[Transcribed page contents]

########################################

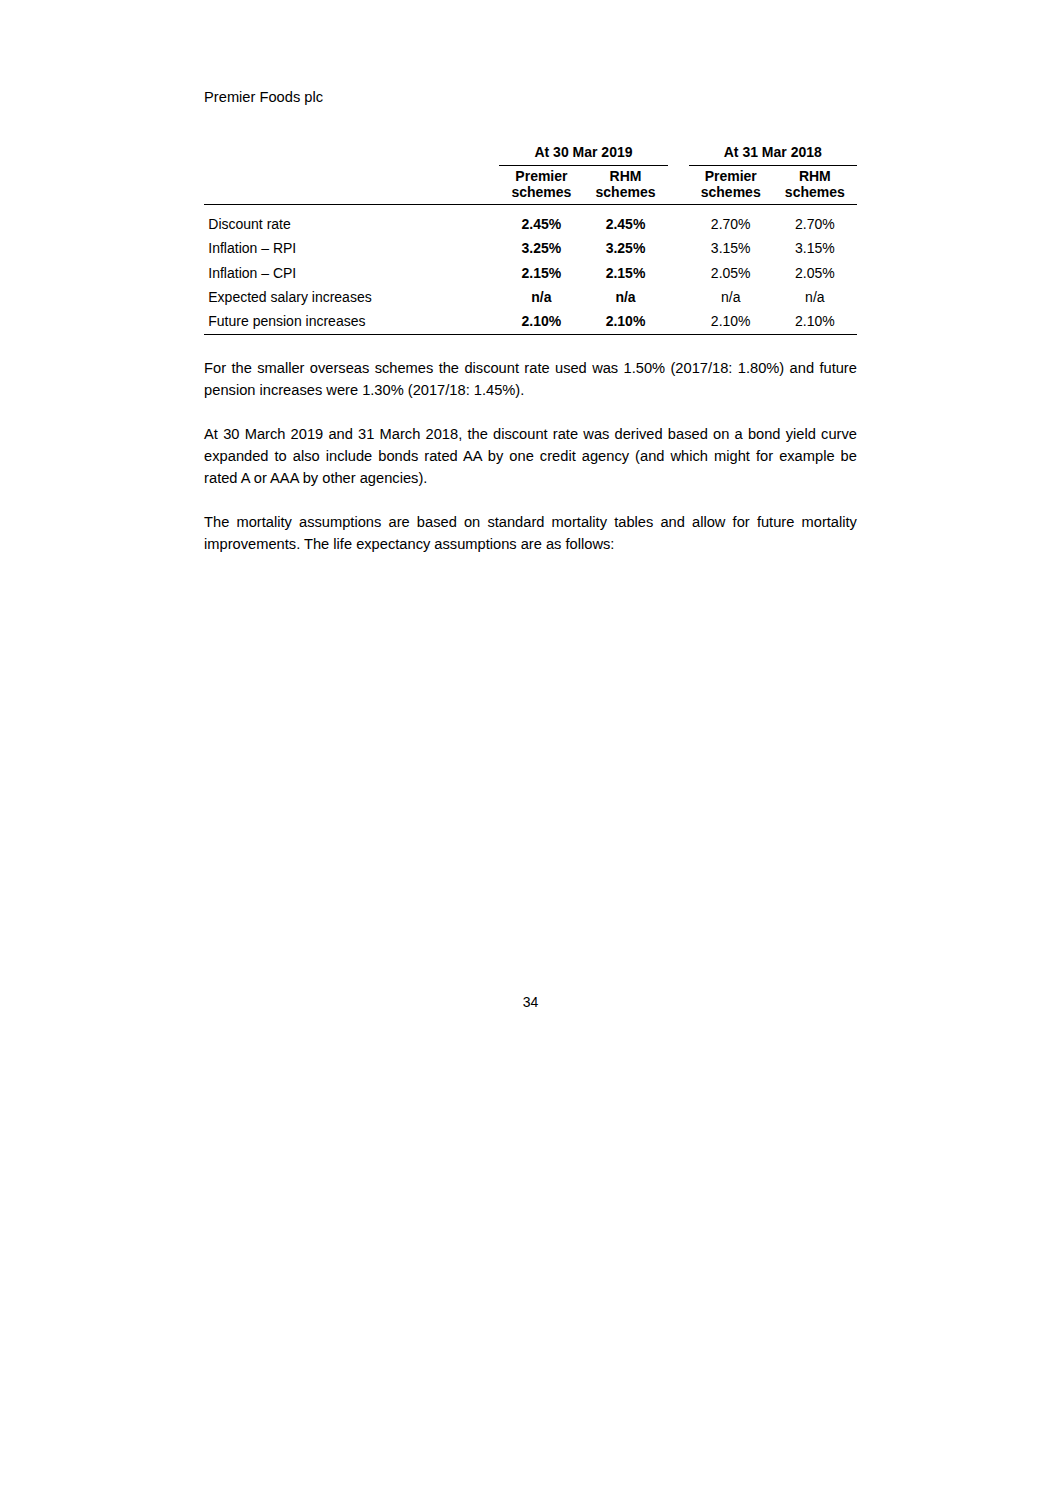Premier Foods plc
| | | At 30 Mar 2019 | | At 31 Mar 2018 |
| --- | --- | --- | --- | --- |
| | | Premier schemes | RHM schemes | | Premier schemes | RHM schemes |
| Discount rate | | 2.45% | 2.45% | | 2.70% | 2.70% |
| Inflation – RPI | | 3.25% | 3.25% | | 3.15% | 3.15% |
| Inflation – CPI | | 2.15% | 2.15% | | 2.05% | 2.05% |
| Expected salary increases | | n/a | n/a | | n/a | n/a |
| Future pension increases | | 2.10% | 2.10% | | 2.10% | 2.10% |
For the smaller overseas schemes the discount rate used was 1.50% (2017/18: 1.80%) and future pension increases were 1.30% (2017/18: 1.45%).
At 30 March 2019 and 31 March 2018, the discount rate was derived based on a bond yield curve expanded to also include bonds rated AA by one credit agency (and which might for example be rated A or AAA by other agencies).
The mortality assumptions are based on standard mortality tables and allow for future mortality improvements. The life expectancy assumptions are as follows:
34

########################################

[Task instructions]:
Beginning at the line that holds "2.70% | 2.70% |", reproduce the lines exactly up to and including the final line of the entries.

[Exercise result]:
| Discount rate | | 2.45% | 2.45% | | 2.70% | 2.70% |
| Inflation – RPI | | 3.25% | 3.25% | | 3.15% | 3.15% |
| Inflation – CPI | | 2.15% | 2.15% | | 2.05% | 2.05% |
| Expected salary increases | | n/a | n/a | | n/a | n/a |
| Future pension increases | | 2.10% | 2.10% | | 2.10% | 2.10% |
For the smaller overseas schemes the discount rate used was 1.50% (2017/18: 1.80%) and future pension increases were 1.30% (2017/18: 1.45%).
At 30 March 2019 and 31 March 2018, the discount rate was derived based on a bond yield curve expanded to also include bonds rated AA by one credit agency (and which might for example be rated A or AAA by other agencies).
The mortality assumptions are based on standard mortality tables and allow for future mortality improvements. The life expectancy assumptions are as follows:
34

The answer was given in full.